[Extracted records]
=======
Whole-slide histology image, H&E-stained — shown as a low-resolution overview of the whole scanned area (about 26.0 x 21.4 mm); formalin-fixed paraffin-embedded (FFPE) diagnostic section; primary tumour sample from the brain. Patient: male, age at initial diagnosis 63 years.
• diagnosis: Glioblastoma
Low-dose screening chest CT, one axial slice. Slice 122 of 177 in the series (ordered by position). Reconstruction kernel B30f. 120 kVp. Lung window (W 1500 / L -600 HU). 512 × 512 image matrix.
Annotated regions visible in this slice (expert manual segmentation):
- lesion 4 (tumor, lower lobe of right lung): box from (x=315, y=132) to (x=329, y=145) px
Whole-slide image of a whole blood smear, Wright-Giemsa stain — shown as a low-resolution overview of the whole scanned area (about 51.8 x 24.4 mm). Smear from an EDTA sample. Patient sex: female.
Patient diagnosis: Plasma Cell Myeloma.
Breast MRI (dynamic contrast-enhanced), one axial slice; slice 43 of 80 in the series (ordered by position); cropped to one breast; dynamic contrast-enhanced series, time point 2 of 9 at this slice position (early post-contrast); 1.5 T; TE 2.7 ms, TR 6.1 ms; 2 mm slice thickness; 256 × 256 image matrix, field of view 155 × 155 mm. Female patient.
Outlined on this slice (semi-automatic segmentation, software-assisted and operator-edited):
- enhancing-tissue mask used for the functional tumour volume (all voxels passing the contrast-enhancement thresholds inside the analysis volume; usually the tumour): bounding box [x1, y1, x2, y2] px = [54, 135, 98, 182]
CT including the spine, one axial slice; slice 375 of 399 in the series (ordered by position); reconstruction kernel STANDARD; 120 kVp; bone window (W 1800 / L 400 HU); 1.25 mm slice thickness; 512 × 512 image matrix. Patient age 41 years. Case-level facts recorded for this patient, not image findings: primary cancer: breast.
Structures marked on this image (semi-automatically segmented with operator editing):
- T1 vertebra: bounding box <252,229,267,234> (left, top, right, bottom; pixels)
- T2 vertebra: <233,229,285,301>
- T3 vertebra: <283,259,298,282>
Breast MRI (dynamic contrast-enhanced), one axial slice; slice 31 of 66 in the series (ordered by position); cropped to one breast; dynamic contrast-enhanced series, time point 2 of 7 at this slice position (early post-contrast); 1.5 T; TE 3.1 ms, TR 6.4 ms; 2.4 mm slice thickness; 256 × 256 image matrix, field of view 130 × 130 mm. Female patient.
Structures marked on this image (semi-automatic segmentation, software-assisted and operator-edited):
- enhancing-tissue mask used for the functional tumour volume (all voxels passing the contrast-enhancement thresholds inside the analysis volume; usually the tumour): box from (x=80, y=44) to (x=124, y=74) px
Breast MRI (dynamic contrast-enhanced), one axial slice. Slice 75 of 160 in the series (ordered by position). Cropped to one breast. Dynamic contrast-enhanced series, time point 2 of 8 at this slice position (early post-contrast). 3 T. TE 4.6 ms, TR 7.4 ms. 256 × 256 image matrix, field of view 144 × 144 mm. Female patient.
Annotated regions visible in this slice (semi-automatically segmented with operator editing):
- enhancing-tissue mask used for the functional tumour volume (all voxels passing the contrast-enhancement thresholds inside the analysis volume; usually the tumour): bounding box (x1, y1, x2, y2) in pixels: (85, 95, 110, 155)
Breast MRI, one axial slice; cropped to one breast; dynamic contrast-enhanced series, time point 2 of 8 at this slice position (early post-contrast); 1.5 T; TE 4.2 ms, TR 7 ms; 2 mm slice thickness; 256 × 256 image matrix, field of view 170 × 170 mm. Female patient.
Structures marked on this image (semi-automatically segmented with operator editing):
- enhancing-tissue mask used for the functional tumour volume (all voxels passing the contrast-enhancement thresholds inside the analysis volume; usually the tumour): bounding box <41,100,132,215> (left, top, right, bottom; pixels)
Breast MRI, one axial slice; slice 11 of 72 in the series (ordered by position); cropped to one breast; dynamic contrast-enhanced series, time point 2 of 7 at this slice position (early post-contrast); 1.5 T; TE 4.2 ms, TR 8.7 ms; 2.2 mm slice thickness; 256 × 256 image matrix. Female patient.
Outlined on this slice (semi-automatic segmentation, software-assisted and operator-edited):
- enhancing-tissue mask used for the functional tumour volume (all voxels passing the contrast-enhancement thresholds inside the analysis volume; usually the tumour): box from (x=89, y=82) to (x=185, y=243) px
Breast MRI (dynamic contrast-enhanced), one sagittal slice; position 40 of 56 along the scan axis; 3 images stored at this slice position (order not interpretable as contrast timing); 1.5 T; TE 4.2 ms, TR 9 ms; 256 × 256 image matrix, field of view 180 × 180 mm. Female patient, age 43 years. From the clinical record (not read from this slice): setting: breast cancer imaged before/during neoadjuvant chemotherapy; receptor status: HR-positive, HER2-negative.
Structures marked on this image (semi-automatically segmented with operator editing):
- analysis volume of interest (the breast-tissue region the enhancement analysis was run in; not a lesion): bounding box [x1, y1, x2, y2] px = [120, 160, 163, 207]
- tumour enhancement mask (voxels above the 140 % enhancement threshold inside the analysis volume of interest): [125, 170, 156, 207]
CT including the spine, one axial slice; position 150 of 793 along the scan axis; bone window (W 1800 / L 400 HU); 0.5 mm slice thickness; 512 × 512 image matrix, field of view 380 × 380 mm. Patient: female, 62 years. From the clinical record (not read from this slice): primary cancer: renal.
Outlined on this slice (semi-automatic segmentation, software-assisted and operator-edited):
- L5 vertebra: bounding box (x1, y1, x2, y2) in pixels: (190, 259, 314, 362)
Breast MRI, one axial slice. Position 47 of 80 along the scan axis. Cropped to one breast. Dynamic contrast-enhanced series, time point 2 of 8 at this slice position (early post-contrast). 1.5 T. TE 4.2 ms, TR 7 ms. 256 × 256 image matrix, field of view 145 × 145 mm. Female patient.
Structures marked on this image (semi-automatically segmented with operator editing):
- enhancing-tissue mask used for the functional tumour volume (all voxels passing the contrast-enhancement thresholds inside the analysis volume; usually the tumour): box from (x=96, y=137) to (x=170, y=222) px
=======
▸ **Requirement**
Nothing in the records should change when you repeat them all.

▸ **Expected answer**
Whole-slide histology image, H&E-stained — shown as a low-resolution overview of the whole scanned area (about 26.0 x 21.4 mm); formalin-fixed paraffin-embedded (FFPE) diagnostic section; primary tumour sample from the brain. Patient: male, age at initial diagnosis 63 years.
• diagnosis: Glioblastoma
Low-dose screening chest CT, one axial slice. Slice 122 of 177 in the series (ordered by position). Reconstruction kernel B30f. 120 kVp. Lung window (W 1500 / L -600 HU). 512 × 512 image matrix.
Annotated regions visible in this slice (expert manual segmentation):
- lesion 4 (tumor, lower lobe of right lung): box from (x=315, y=132) to (x=329, y=145) px
Whole-slide image of a whole blood smear, Wright-Giemsa stain — shown as a low-resolution overview of the whole scanned area (about 51.8 x 24.4 mm). Smear from an EDTA sample. Patient sex: female.
Patient diagnosis: Plasma Cell Myeloma.
Breast MRI (dynamic contrast-enhanced), one axial slice; slice 43 of 80 in the series (ordered by position); cropped to one breast; dynamic contrast-enhanced series, time point 2 of 9 at this slice position (early post-contrast); 1.5 T; TE 2.7 ms, TR 6.1 ms; 2 mm slice thickness; 256 × 256 image matrix, field of view 155 × 155 mm. Female patient.
Outlined on this slice (semi-automatic segmentation, software-assisted and operator-edited):
- enhancing-tissue mask used for the functional tumour volume (all voxels passing the contrast-enhancement thresholds inside the analysis volume; usually the tumour): bounding box [x1, y1, x2, y2] px = [54, 135, 98, 182]
CT including the spine, one axial slice; slice 375 of 399 in the series (ordered by position); reconstruction kernel STANDARD; 120 kVp; bone window (W 1800 / L 400 HU); 1.25 mm slice thickness; 512 × 512 image matrix. Patient age 41 years. Case-level facts recorded for this patient, not image findings: primary cancer: breast.
Structures marked on this image (semi-automatically segmented with operator editing):
- T1 vertebra: bounding box <252,229,267,234> (left, top, right, bottom; pixels)
- T2 vertebra: <233,229,285,301>
- T3 vertebra: <283,259,298,282>
Breast MRI (dynamic contrast-enhanced), one axial slice; slice 31 of 66 in the series (ordered by position); cropped to one breast; dynamic contrast-enhanced series, time point 2 of 7 at this slice position (early post-contrast); 1.5 T; TE 3.1 ms, TR 6.4 ms; 2.4 mm slice thickness; 256 × 256 image matrix, field of view 130 × 130 mm. Female patient.
Structures marked on this image (semi-automatic segmentation, software-assisted and operator-edited):
- enhancing-tissue mask used for the functional tumour volume (all voxels passing the contrast-enhancement thresholds inside the analysis volume; usually the tumour): box from (x=80, y=44) to (x=124, y=74) px
Breast MRI (dynamic contrast-enhanced), one axial slice. Slice 75 of 160 in the series (ordered by position). Cropped to one breast. Dynamic contrast-enhanced series, time point 2 of 8 at this slice position (early post-contrast). 3 T. TE 4.6 ms, TR 7.4 ms. 256 × 256 image matrix, field of view 144 × 144 mm. Female patient.
Annotated regions visible in this slice (semi-automatically segmented with operator editing):
- enhancing-tissue mask used for the functional tumour volume (all voxels passing the contrast-enhancement thresholds inside the analysis volume; usually the tumour): bounding box (x1, y1, x2, y2) in pixels: (85, 95, 110, 155)
Breast MRI, one axial slice; cropped to one breast; dynamic contrast-enhanced series, time point 2 of 8 at this slice position (early post-contrast); 1.5 T; TE 4.2 ms, TR 7 ms; 2 mm slice thickness; 256 × 256 image matrix, field of view 170 × 170 mm. Female patient.
Structures marked on this image (semi-automatically segmented with operator editing):
- enhancing-tissue mask used for the functional tumour volume (all voxels passing the contrast-enhancement thresholds inside the analysis volume; usually the tumour): bounding box <41,100,132,215> (left, top, right, bottom; pixels)
Breast MRI, one axial slice; slice 11 of 72 in the series (ordered by position); cropped to one breast; dynamic contrast-enhanced series, time point 2 of 7 at this slice position (early post-contrast); 1.5 T; TE 4.2 ms, TR 8.7 ms; 2.2 mm slice thickness; 256 × 256 image matrix. Female patient.
Outlined on this slice (semi-automatic segmentation, software-assisted and operator-edited):
- enhancing-tissue mask used for the functional tumour volume (all voxels passing the contrast-enhancement thresholds inside the analysis volume; usually the tumour): box from (x=89, y=82) to (x=185, y=243) px
Breast MRI (dynamic contrast-enhanced), one sagittal slice; position 40 of 56 along the scan axis; 3 images stored at this slice position (order not interpretable as contrast timing); 1.5 T; TE 4.2 ms, TR 9 ms; 256 × 256 image matrix, field of view 180 × 180 mm. Female patient, age 43 years. From the clinical record (not read from this slice): setting: breast cancer imaged before/during neoadjuvant chemotherapy; receptor status: HR-positive, HER2-negative.
Structures marked on this image (semi-automatically segmented with operator editing):
- analysis volume of interest (the breast-tissue region the enhancement analysis was run in; not a lesion): bounding box [x1, y1, x2, y2] px = [120, 160, 163, 207]
- tumour enhancement mask (voxels above the 140 % enhancement threshold inside the analysis volume of interest): [125, 170, 156, 207]
CT including the spine, one axial slice; position 150 of 793 along the scan axis; bone window (W 1800 / L 400 HU); 0.5 mm slice thickness; 512 × 512 image matrix, field of view 380 × 380 mm. Patient: female, 62 years. From the clinical record (not read from this slice): primary cancer: renal.
Outlined on this slice (semi-automatic segmentation, software-assisted and operator-edited):
- L5 vertebra: bounding box (x1, y1, x2, y2) in pixels: (190, 259, 314, 362)
Breast MRI, one axial slice. Position 47 of 80 along the scan axis. Cropped to one breast. Dynamic contrast-enhanced series, time point 2 of 8 at this slice position (early post-contrast). 1.5 T. TE 4.2 ms, TR 7 ms. 256 × 256 image matrix, field of view 145 × 145 mm. Female patient.
Structures marked on this image (semi-automatically segmented with operator editing):
- enhancing-tissue mask used for the functional tumour volume (all voxels passing the contrast-enhancement thresholds inside the analysis volume; usually the tumour): box from (x=96, y=137) to (x=170, y=222) px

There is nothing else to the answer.